Hacker News new | ask | show | jobs
by burfog 2804 days ago
No, (void⁎) is not special in this way. It just makes things look nicer.

The code also isn't undefined behavior... but you are really asking to hit compiler bugs! This is an easy way to confuse gcc into wrongly determining that the code has undefined behavior, and if gcc gets confused then it may determine that a code path can't be taken. Code paths that can't be taken may be deleted.

The main rule here is that memory has a type which is determined by what was last written into it, and you may only read or examine the memory using that type. (for the type, we ignore attributes like the distinction between signed and unsigned) There is a minor exception that is just enough to implement something like memcpy by using a (char⁎) to read and then write as a char. You still aren't supposed to look at that char. These rules apply to memory accessed via pointers, no matter how you cast them, and to memory accessed via union members.

Real compilers differ from that:

Every compiler I'm aware of will not enforce the rules for unions. The gcc compiler promises not to enforce the rules in this case.
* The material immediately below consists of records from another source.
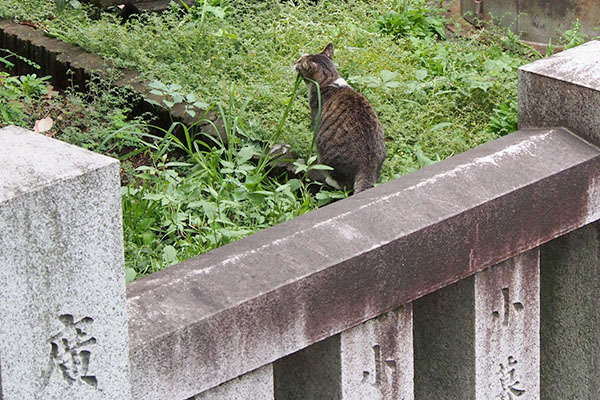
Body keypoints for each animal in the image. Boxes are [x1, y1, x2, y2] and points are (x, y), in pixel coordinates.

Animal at [294, 43, 384, 194]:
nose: (294, 62)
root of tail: (367, 167)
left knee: (342, 184)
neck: (330, 81)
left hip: (327, 155)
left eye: (300, 61)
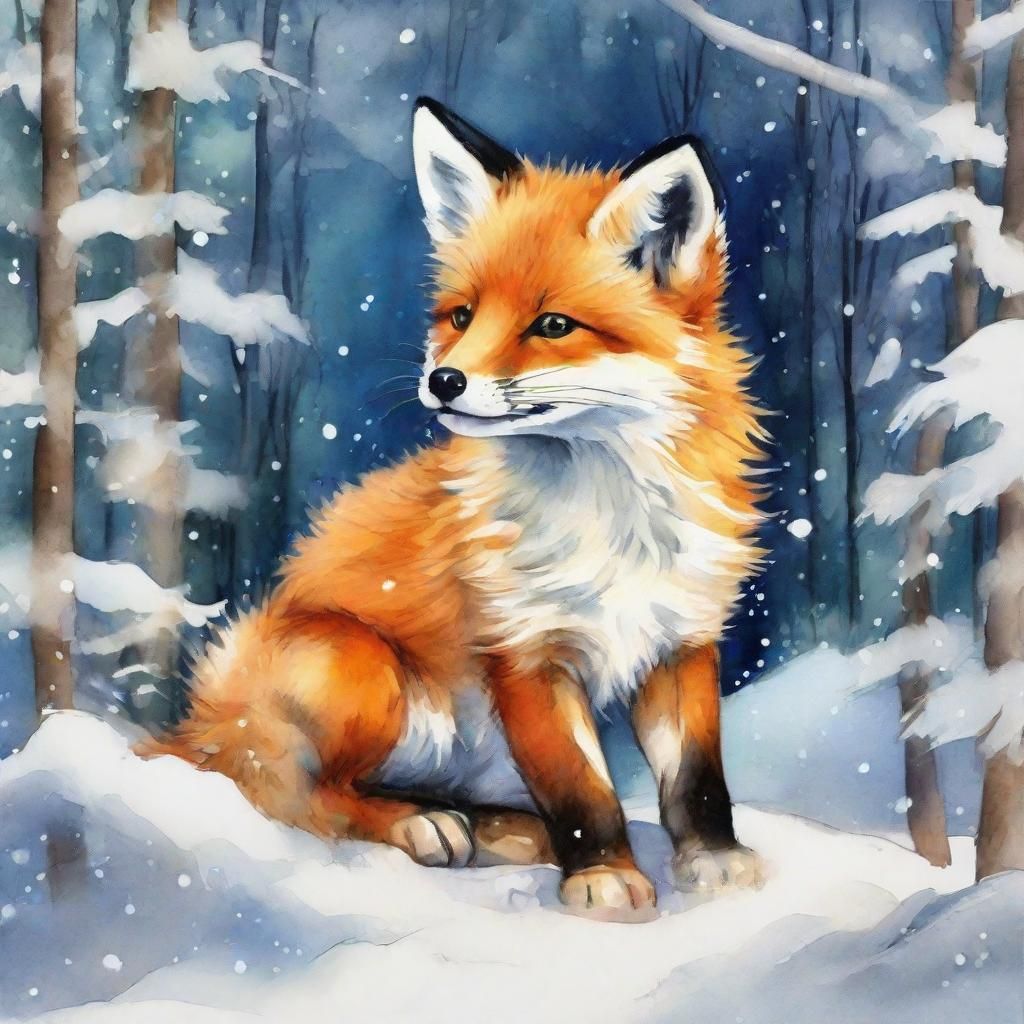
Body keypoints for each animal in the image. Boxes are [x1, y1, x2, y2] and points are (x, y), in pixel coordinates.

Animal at [141, 98, 769, 921]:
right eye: (464, 316)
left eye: (553, 325)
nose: (443, 380)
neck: (609, 515)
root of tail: (201, 725)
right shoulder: (525, 653)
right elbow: (581, 788)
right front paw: (604, 876)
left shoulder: (681, 640)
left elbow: (695, 779)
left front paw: (714, 859)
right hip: (367, 669)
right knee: (296, 795)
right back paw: (422, 825)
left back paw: (499, 828)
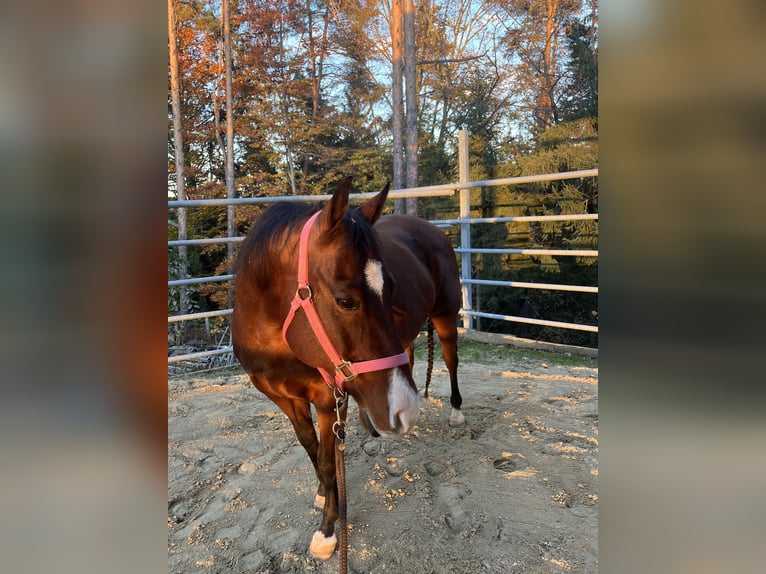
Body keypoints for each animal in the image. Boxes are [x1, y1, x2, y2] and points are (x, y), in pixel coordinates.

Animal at [231, 177, 464, 564]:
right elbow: (312, 450)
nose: (405, 412)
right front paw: (326, 496)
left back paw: (455, 413)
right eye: (345, 300)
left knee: (451, 359)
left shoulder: (329, 399)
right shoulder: (286, 399)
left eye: (392, 289)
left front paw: (328, 532)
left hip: (446, 315)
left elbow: (328, 461)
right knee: (409, 357)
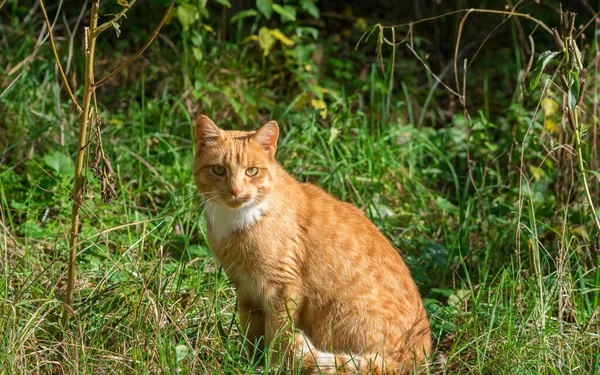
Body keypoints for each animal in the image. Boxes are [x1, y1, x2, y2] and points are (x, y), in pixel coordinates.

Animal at [195, 116, 434, 374]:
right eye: (219, 169)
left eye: (252, 171)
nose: (235, 190)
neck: (236, 220)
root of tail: (408, 361)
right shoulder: (246, 290)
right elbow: (252, 333)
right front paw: (249, 363)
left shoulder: (282, 288)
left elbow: (277, 335)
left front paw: (271, 367)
Every compiler I'm aware of will let you look at any data that has been read as a char, so the memcpy trick works and you can do things like determine endianness at runtime.

It is legit to initialize a type X variable, take the address of it, cast it from (X⁎) to (Y⁎), pass it through arbitrary data structures and functions to hide the origin from the compiler, cast the (Y⁎) back to (X⁎), and then access the type X variable. If you do this, gcc may generate bad code.

1 comments

Is there a way then to write compliant/non-UB/non-buggy memory allocator/GC in C/C++?
The moment you call sbrk or mmap, you're outside of standard C, so no. Treating a pointer as an integer in order to mess with the bits is also a violation.
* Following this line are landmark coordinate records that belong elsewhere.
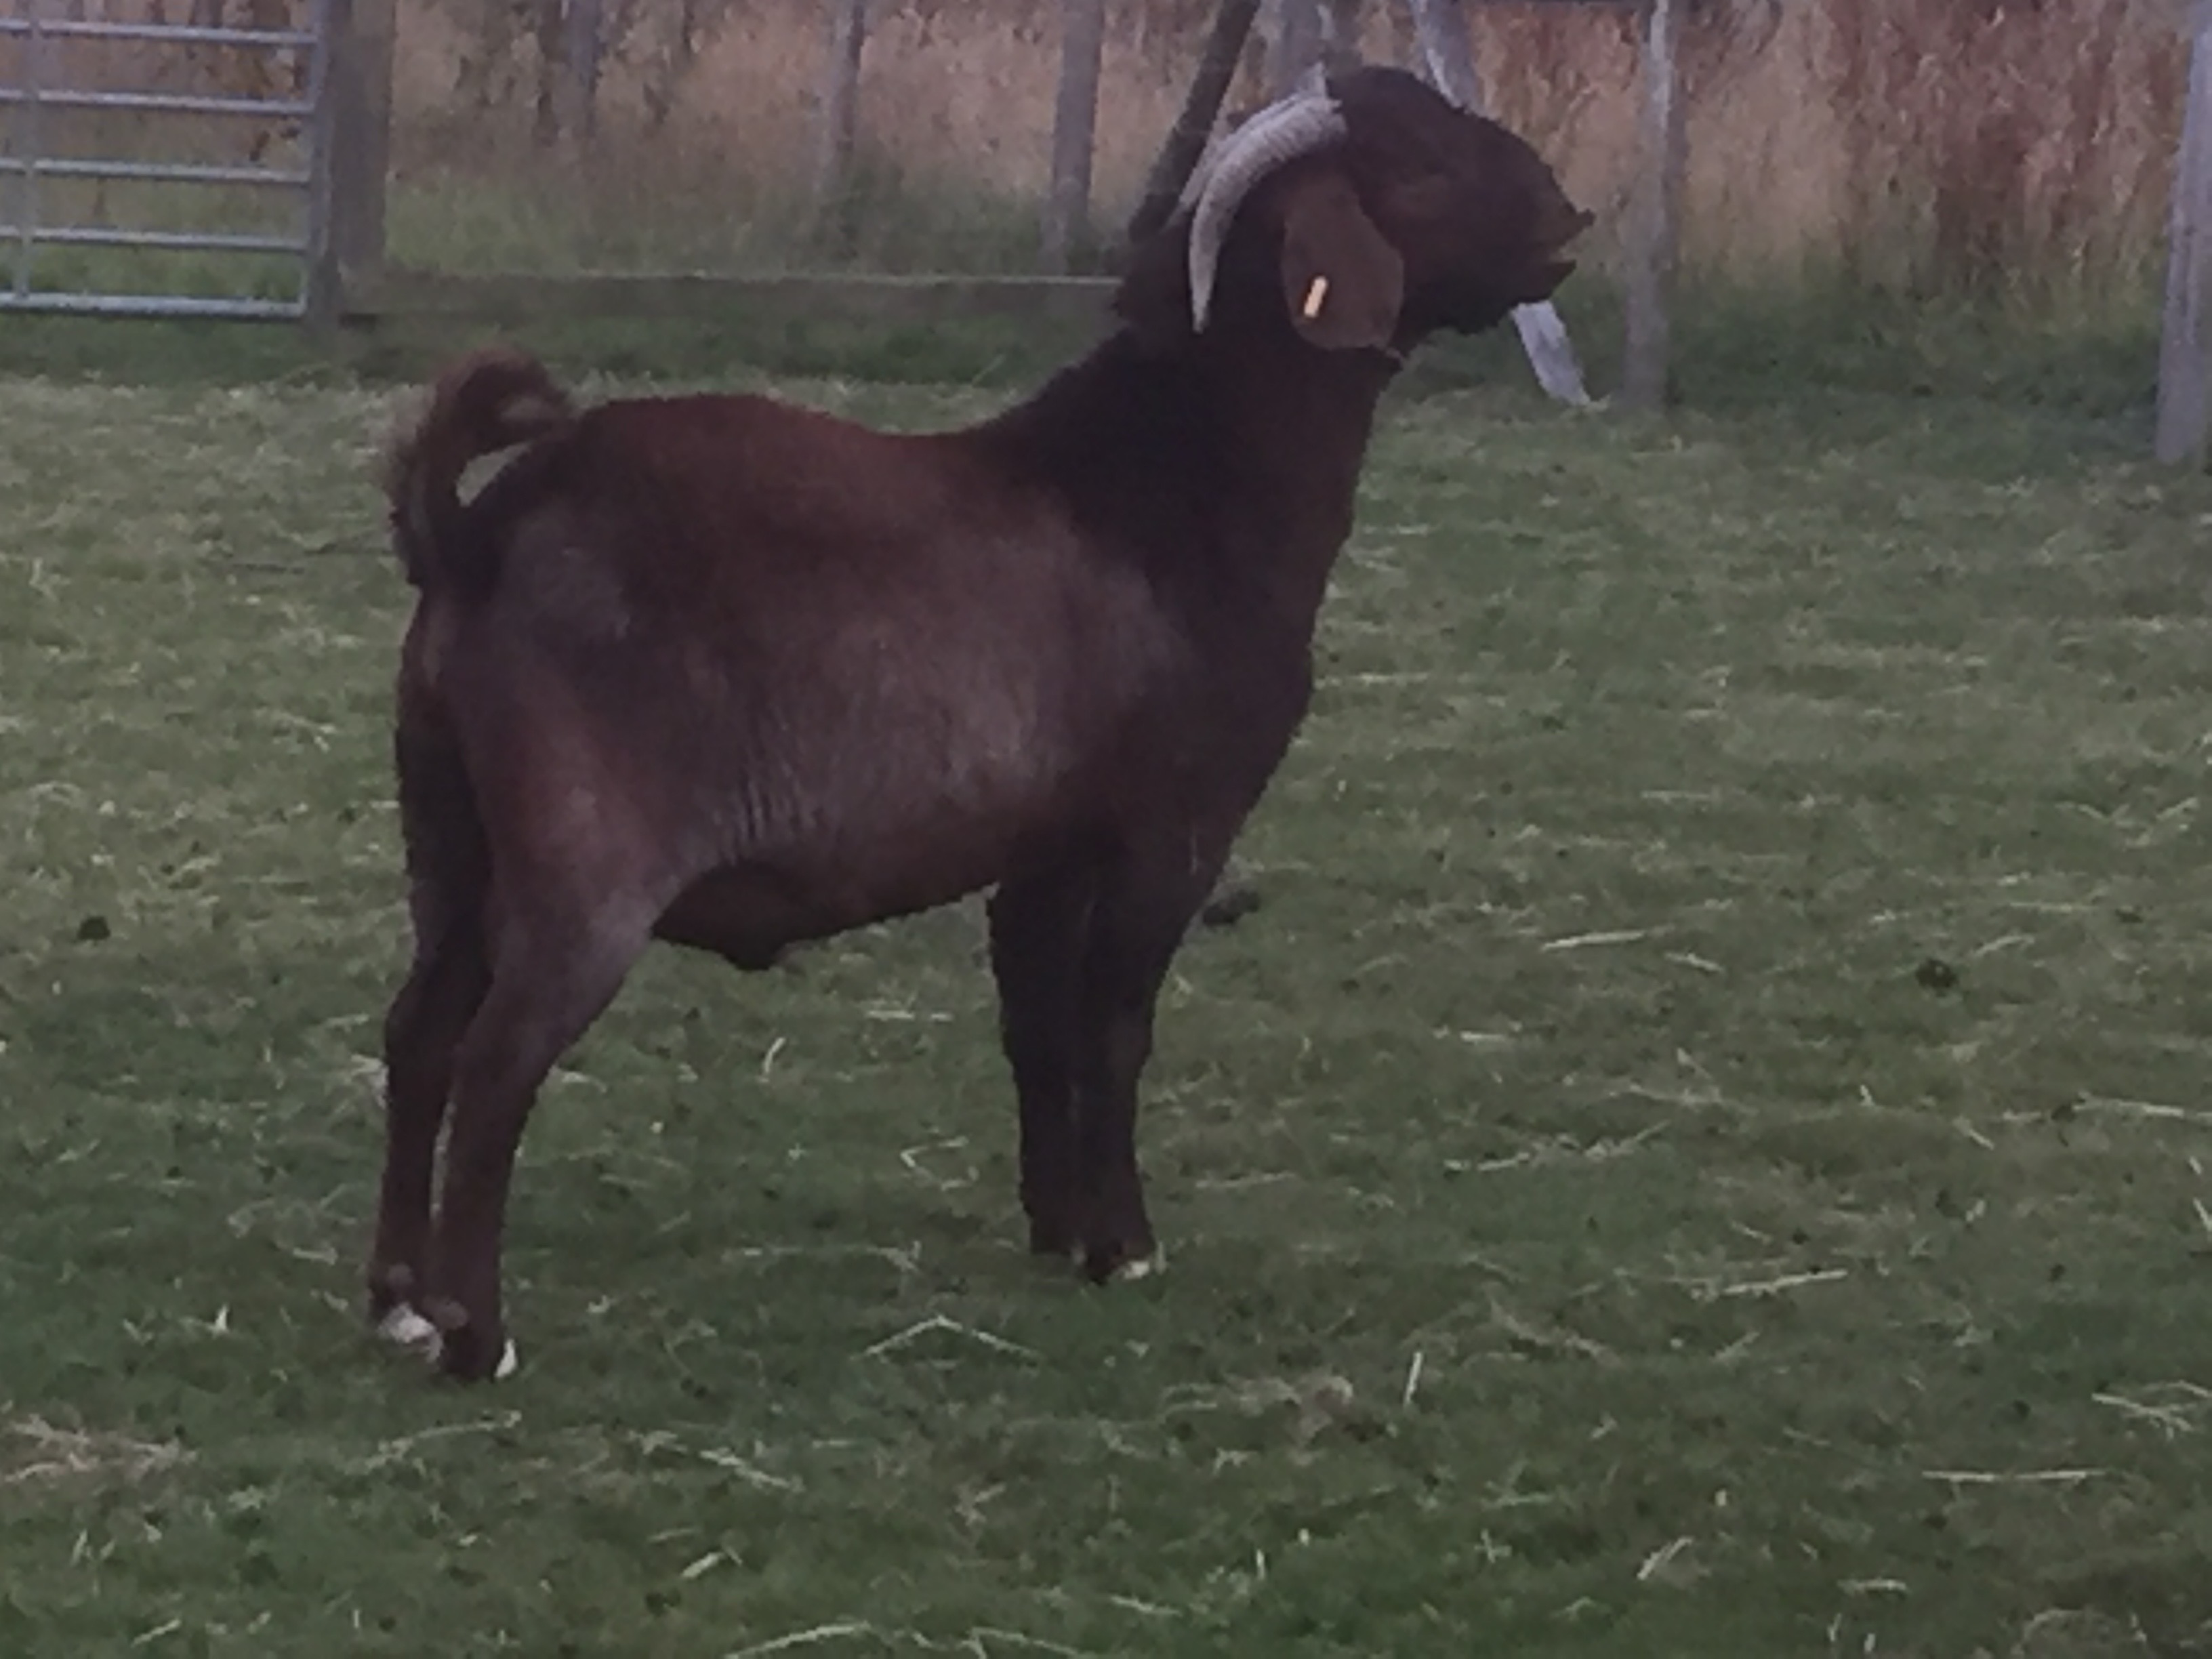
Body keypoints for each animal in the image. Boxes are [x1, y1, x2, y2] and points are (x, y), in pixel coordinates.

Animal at [369, 64, 1590, 1381]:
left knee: (419, 1032)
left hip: (450, 834)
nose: (1568, 217)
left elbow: (1035, 1020)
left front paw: (1058, 1229)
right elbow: (1113, 1022)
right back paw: (475, 1333)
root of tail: (475, 531)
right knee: (497, 1060)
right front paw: (1125, 1245)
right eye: (1419, 162)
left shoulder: (1044, 843)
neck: (1178, 481)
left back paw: (398, 1299)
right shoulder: (1172, 822)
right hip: (581, 863)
Aside from that, the style used here is probably OK. It is hard to say what exactly would trigger the gcc bugs, but I'm pretty sure that a recent gcc would be OK for this code.

> Treating a pointer as an integer in order to mess with the bits is also a violation.
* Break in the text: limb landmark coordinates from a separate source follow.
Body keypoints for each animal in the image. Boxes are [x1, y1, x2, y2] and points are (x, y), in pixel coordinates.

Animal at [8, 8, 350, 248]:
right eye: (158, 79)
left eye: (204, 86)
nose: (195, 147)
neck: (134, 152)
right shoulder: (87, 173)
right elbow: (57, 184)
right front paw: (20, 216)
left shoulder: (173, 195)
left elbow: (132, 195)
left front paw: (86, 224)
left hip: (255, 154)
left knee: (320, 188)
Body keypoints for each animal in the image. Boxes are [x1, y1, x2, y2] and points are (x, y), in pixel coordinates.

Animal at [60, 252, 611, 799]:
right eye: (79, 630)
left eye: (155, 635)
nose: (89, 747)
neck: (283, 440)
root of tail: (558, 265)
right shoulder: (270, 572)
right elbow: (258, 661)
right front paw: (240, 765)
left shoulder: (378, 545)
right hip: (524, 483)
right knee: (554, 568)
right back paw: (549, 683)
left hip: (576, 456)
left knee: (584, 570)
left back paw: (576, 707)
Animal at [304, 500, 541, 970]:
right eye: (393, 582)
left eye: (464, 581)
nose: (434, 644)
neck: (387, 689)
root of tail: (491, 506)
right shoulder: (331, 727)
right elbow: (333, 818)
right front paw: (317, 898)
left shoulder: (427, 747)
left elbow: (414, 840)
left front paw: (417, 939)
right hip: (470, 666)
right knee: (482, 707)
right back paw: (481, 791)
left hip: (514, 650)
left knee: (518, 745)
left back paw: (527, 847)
Violation of what exactly? Converting a pointer to an integer, and vice versa, is implementation defined. As long as you're not trying to write implementation-independent code, it's perfectly fine.

Sure, you can convert, but the whole point of converting is to do things that violate the C standard. In theory, a standard-conforming C implementation could have the bits of a pointer be encrypted by the CPU. There is nothing meaningful that you could do to those bits. Rounding pointers up or down for alignment is impossible in standards-conforming C code.